> [Task instructions]
Copy the listing exactly as given. Omit every picture.

> [Available data]
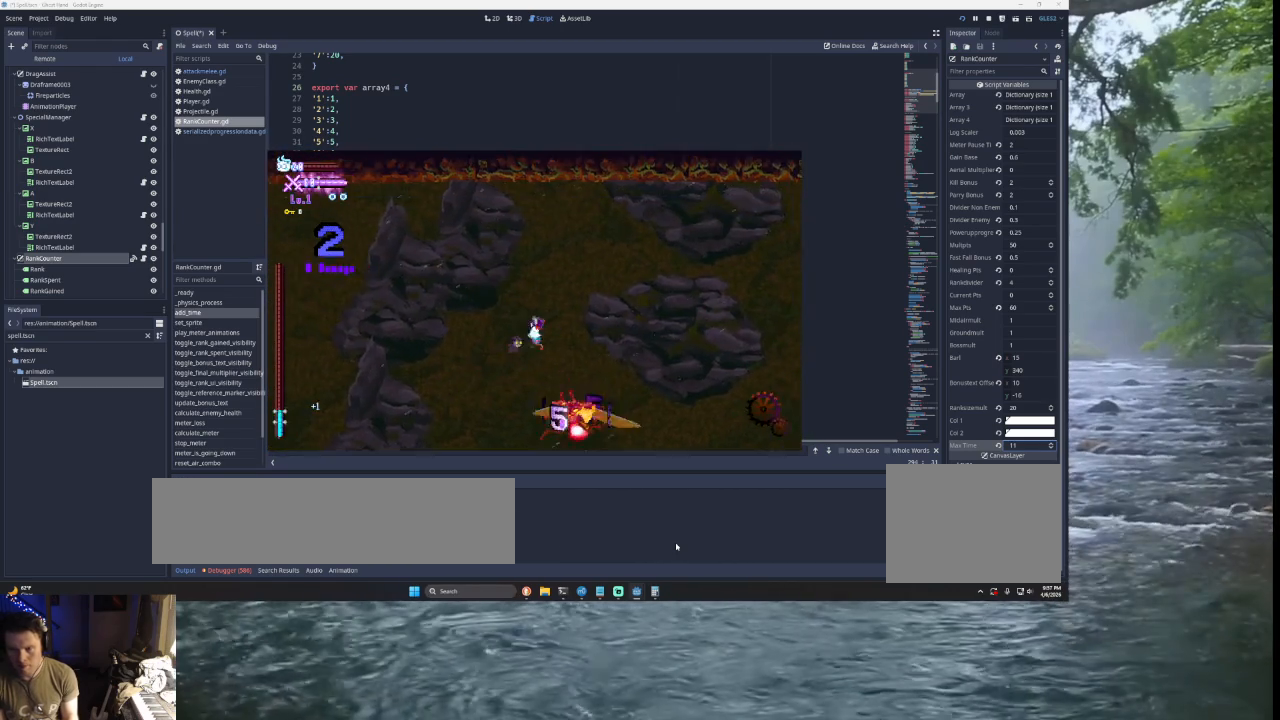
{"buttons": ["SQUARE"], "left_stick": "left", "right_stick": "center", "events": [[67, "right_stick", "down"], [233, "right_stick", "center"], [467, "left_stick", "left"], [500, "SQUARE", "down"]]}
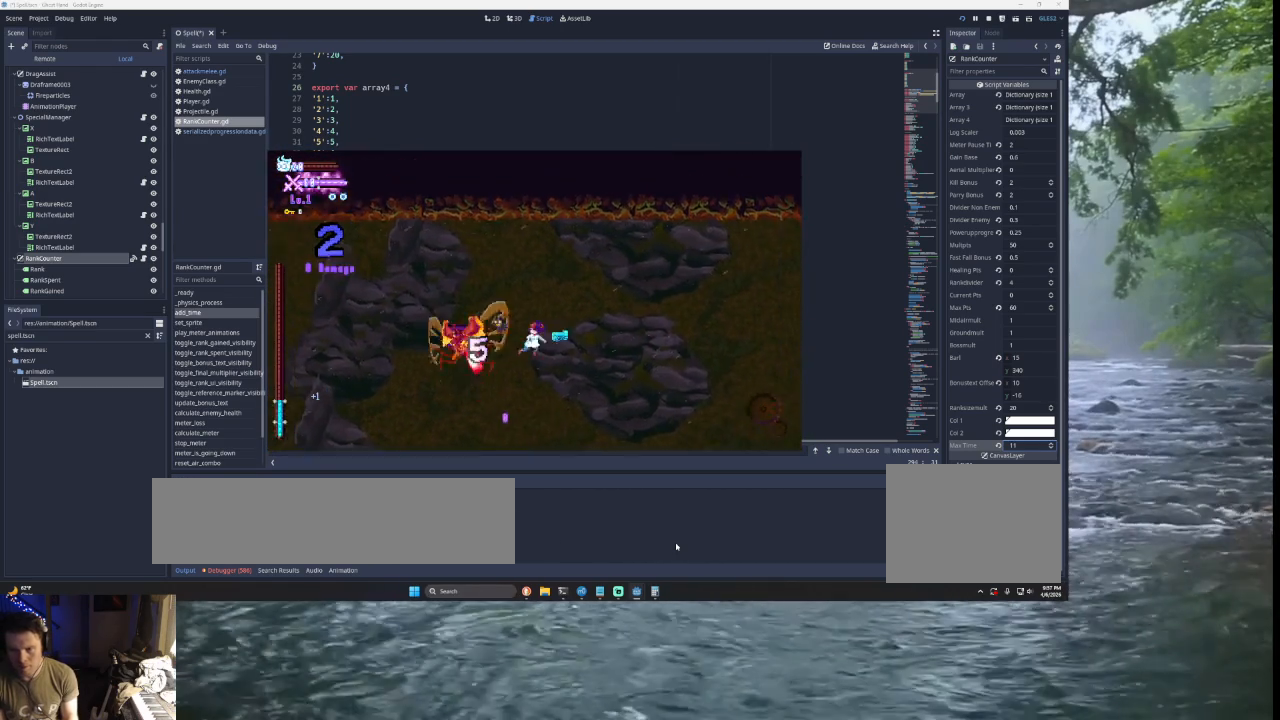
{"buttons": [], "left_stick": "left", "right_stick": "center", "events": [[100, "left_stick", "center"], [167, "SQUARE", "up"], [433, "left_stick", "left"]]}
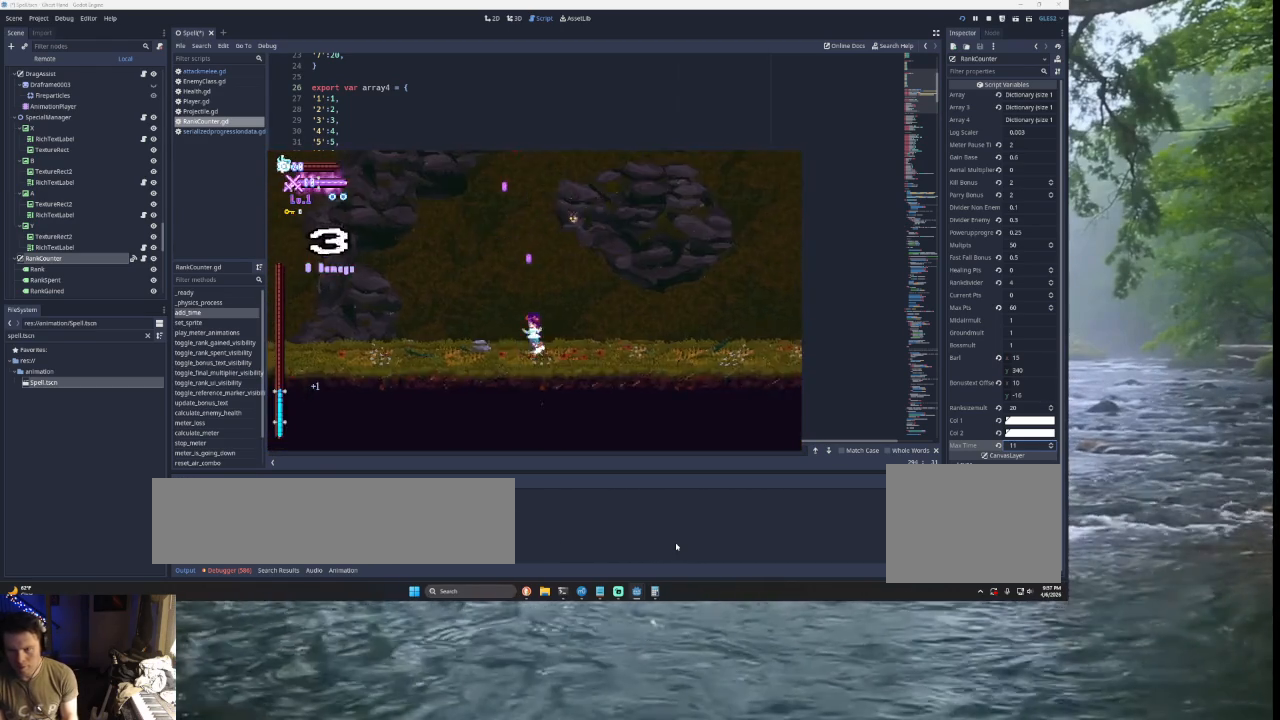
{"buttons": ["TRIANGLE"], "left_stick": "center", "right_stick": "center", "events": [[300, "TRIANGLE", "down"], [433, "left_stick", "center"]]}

> [Exercise output]
{"buttons": ["SQUARE"], "left_stick": "left", "right_stick": "center", "events": [[67, "right_stick", "down"], [233, "right_stick", "center"], [467, "left_stick", "left"], [500, "SQUARE", "down"]]}
{"buttons": [], "left_stick": "left", "right_stick": "center", "events": [[100, "left_stick", "center"], [167, "SQUARE", "up"], [433, "left_stick", "left"]]}
{"buttons": ["TRIANGLE"], "left_stick": "center", "right_stick": "center", "events": [[300, "TRIANGLE", "down"], [433, "left_stick", "center"]]}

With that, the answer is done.